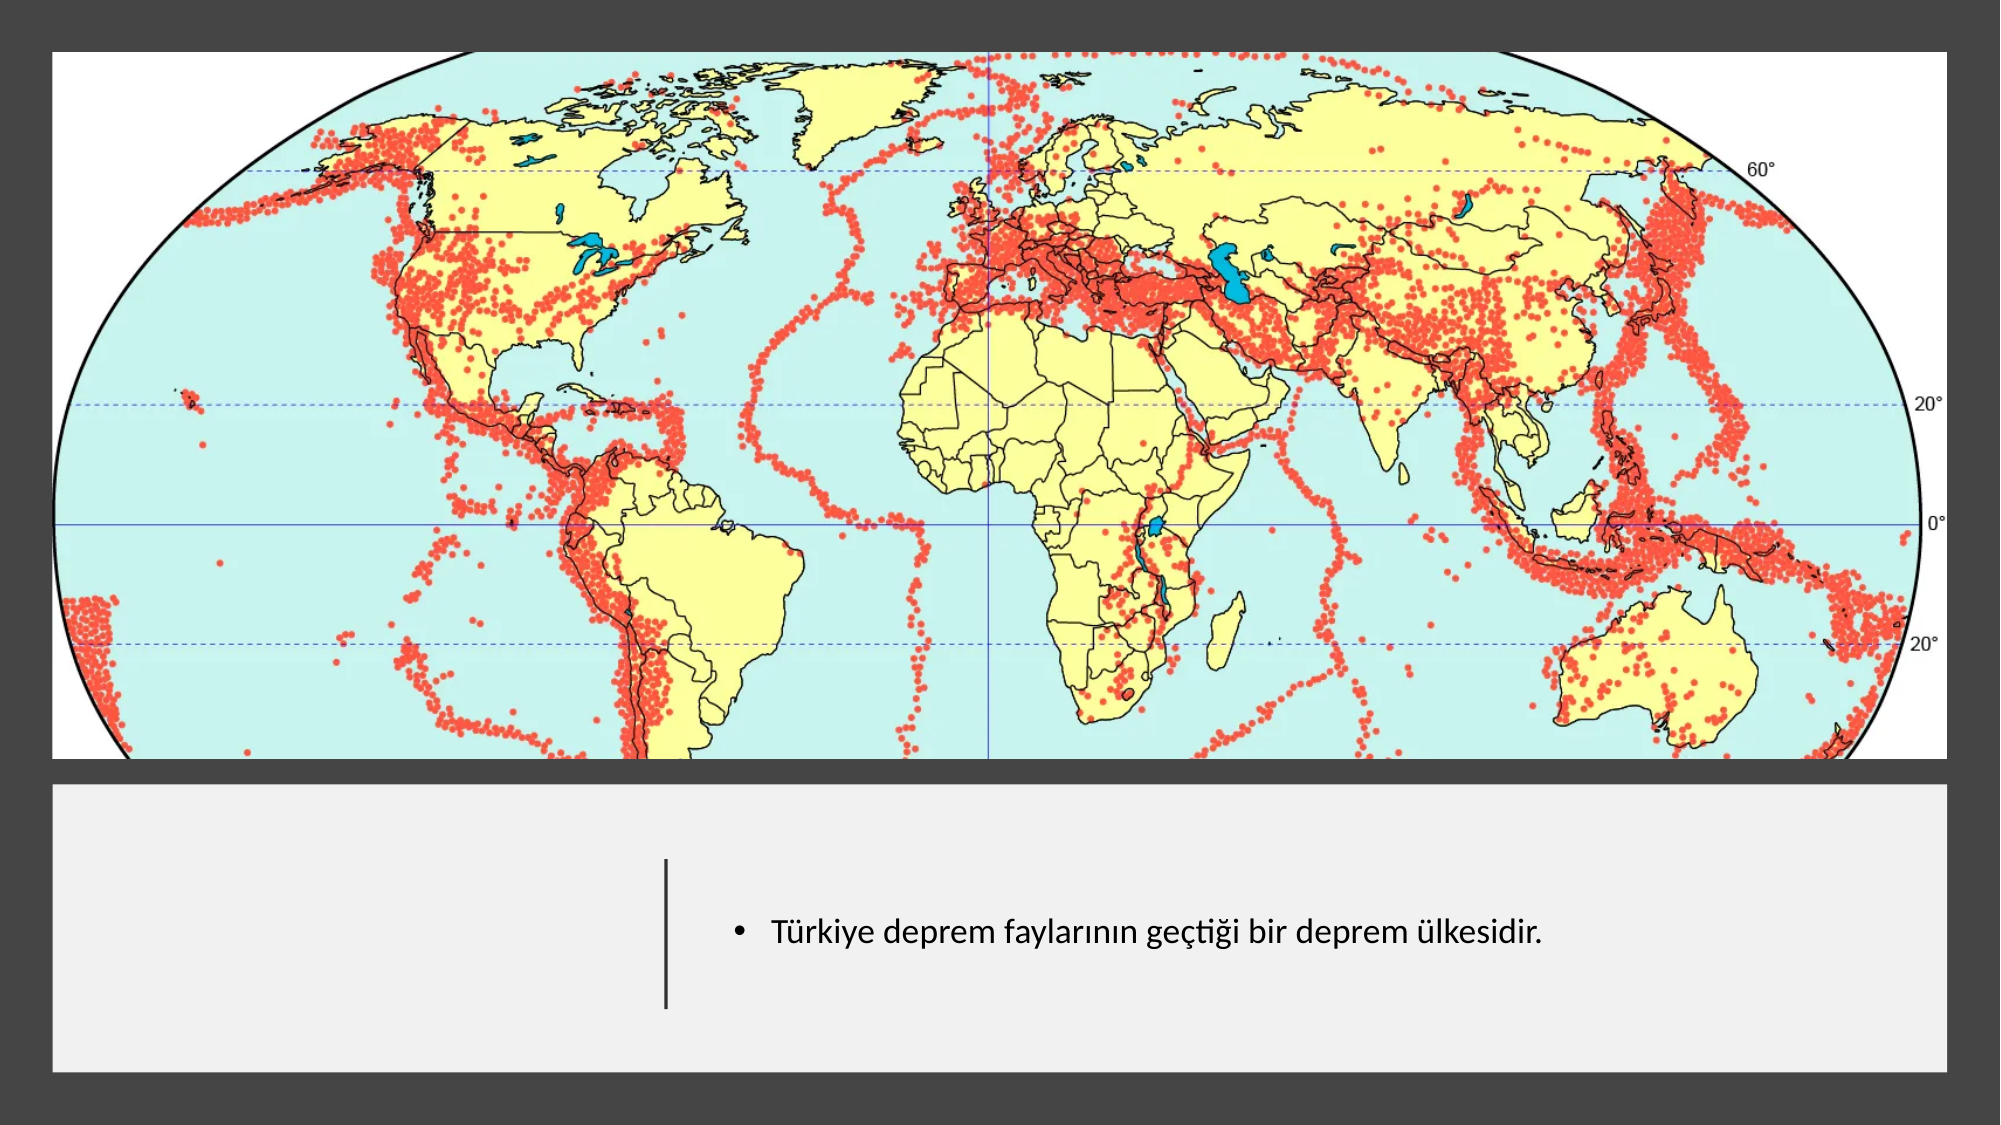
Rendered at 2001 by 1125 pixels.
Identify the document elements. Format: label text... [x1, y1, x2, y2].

picture [52, 52, 1947, 759]
text_box [52, 783, 1948, 1073]
text_box [0, 0, 2000, 1125]
list Türkiye deprem faylarının geçtiği bir deprem ülkesidir. [718, 821, 1863, 1043]
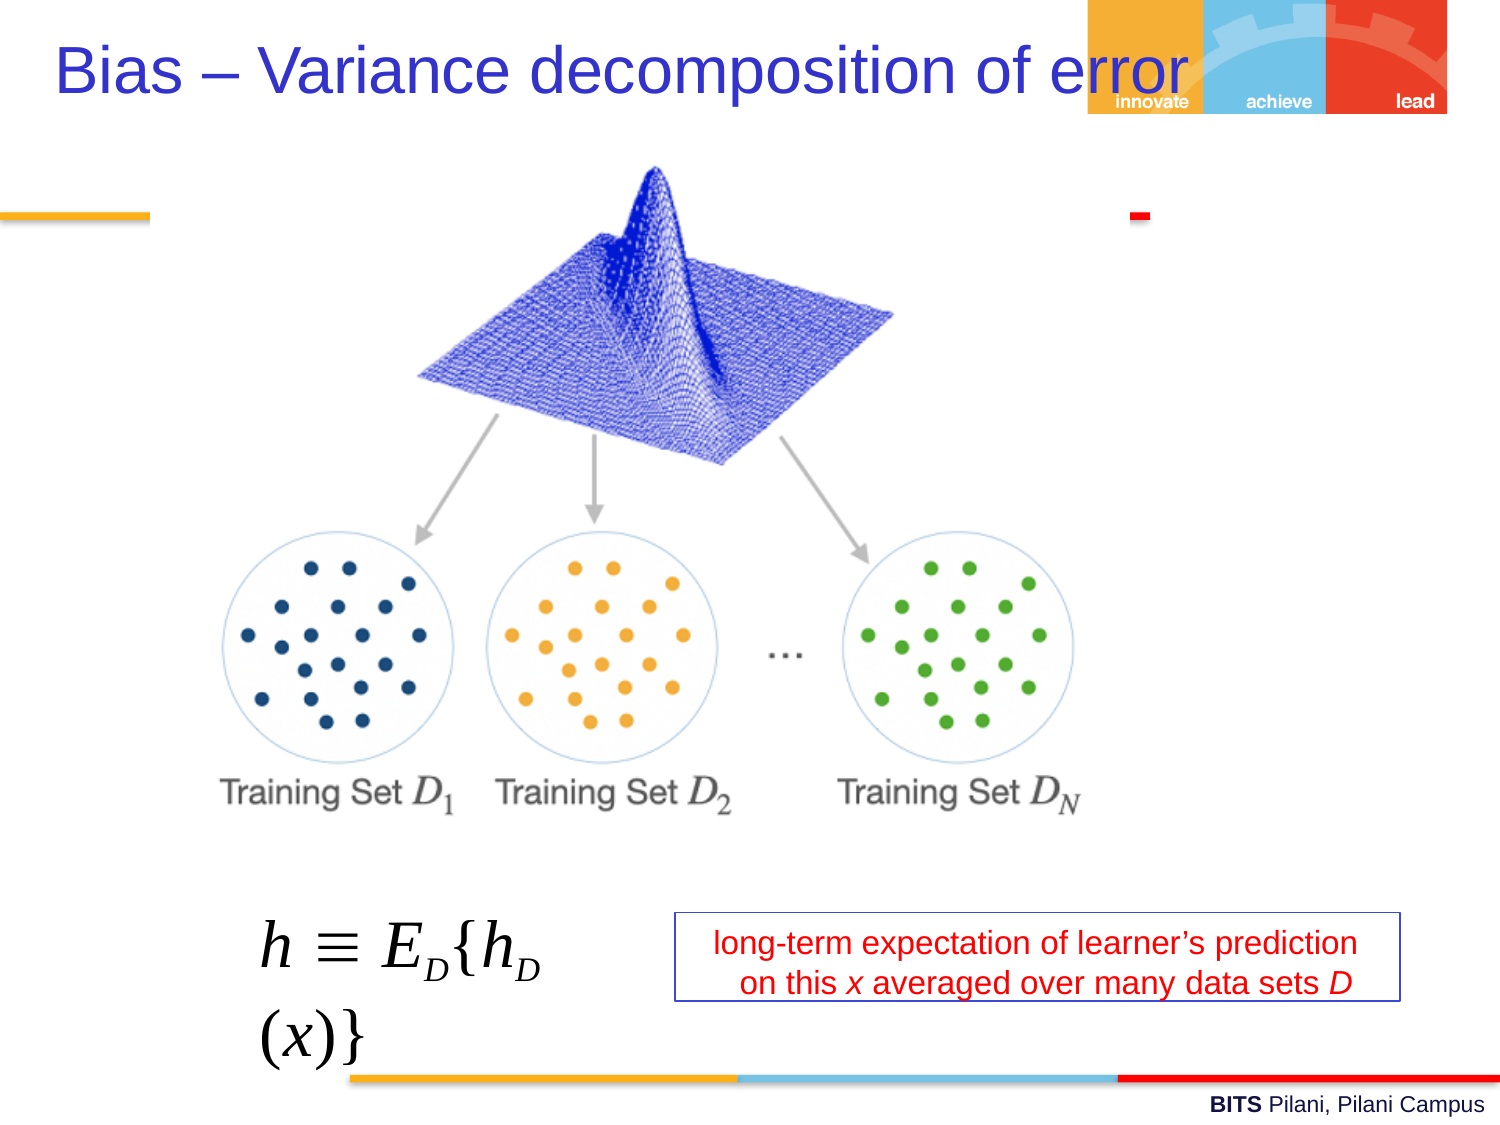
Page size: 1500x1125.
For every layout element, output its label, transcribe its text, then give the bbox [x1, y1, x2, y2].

picture [149, 162, 1130, 824]
text_box Bias – Variance decomposition of error [52, 24, 1201, 107]
text_box long-term expectation of learner’s prediction on this x averaged over many data sets D [675, 912, 1400, 1001]
text_box h  ED{hD (x)} [257, 897, 640, 1070]
picture [1087, 0, 1448, 114]
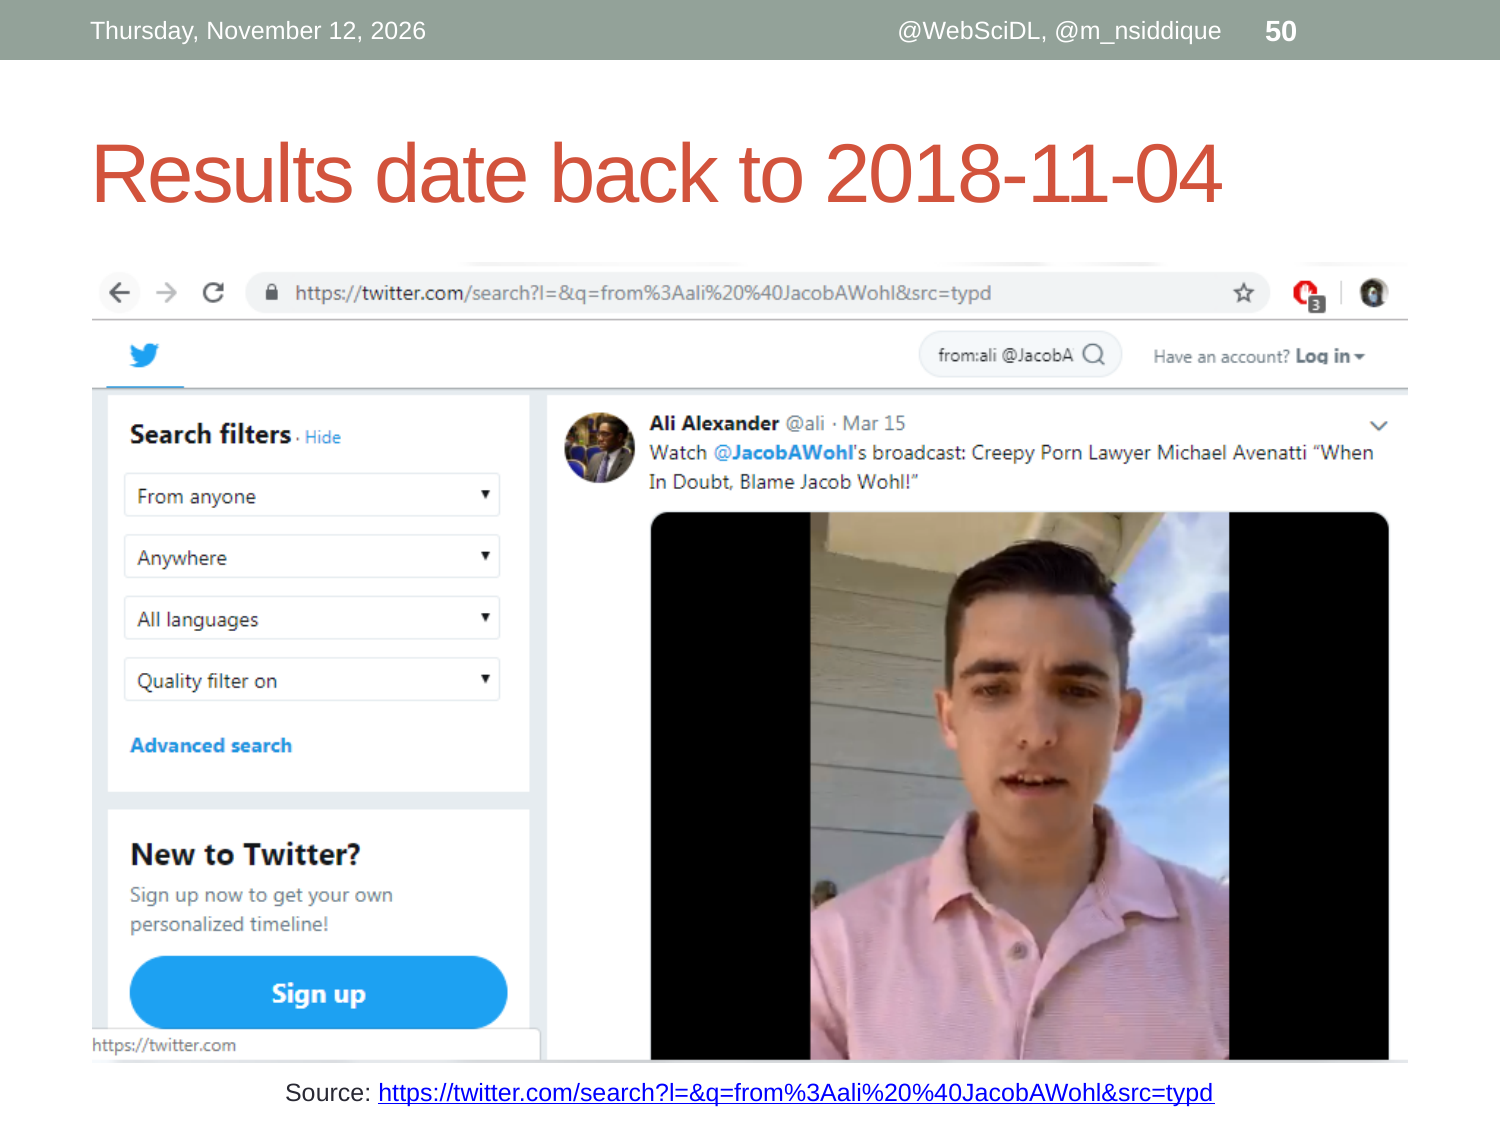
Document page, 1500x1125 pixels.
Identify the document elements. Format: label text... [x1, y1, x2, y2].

Goal of the exercise - Reproduce the span beginning at the line with "Page size: 1500x1125." and ending at the last line of the entries above, inclusive, exactly as it stands. Exclude the pictures.

Your response -
Page size: 1500x1125.
For every layout element, output its label, transcribe its text, then give the bbox [x1, y1, x2, y2].

picture [149, 162, 1130, 824]
text_box Bias – Variance decomposition of error [52, 24, 1201, 107]
text_box long-term expectation of learner’s prediction on this x averaged over many data sets D [675, 912, 1400, 1001]
text_box h  ED{hD (x)} [257, 897, 640, 1070]
picture [1087, 0, 1448, 114]
Document page, 1500x1125 pixels.
Identify the document elements. Format: label text... [x1, y1, x2, y2].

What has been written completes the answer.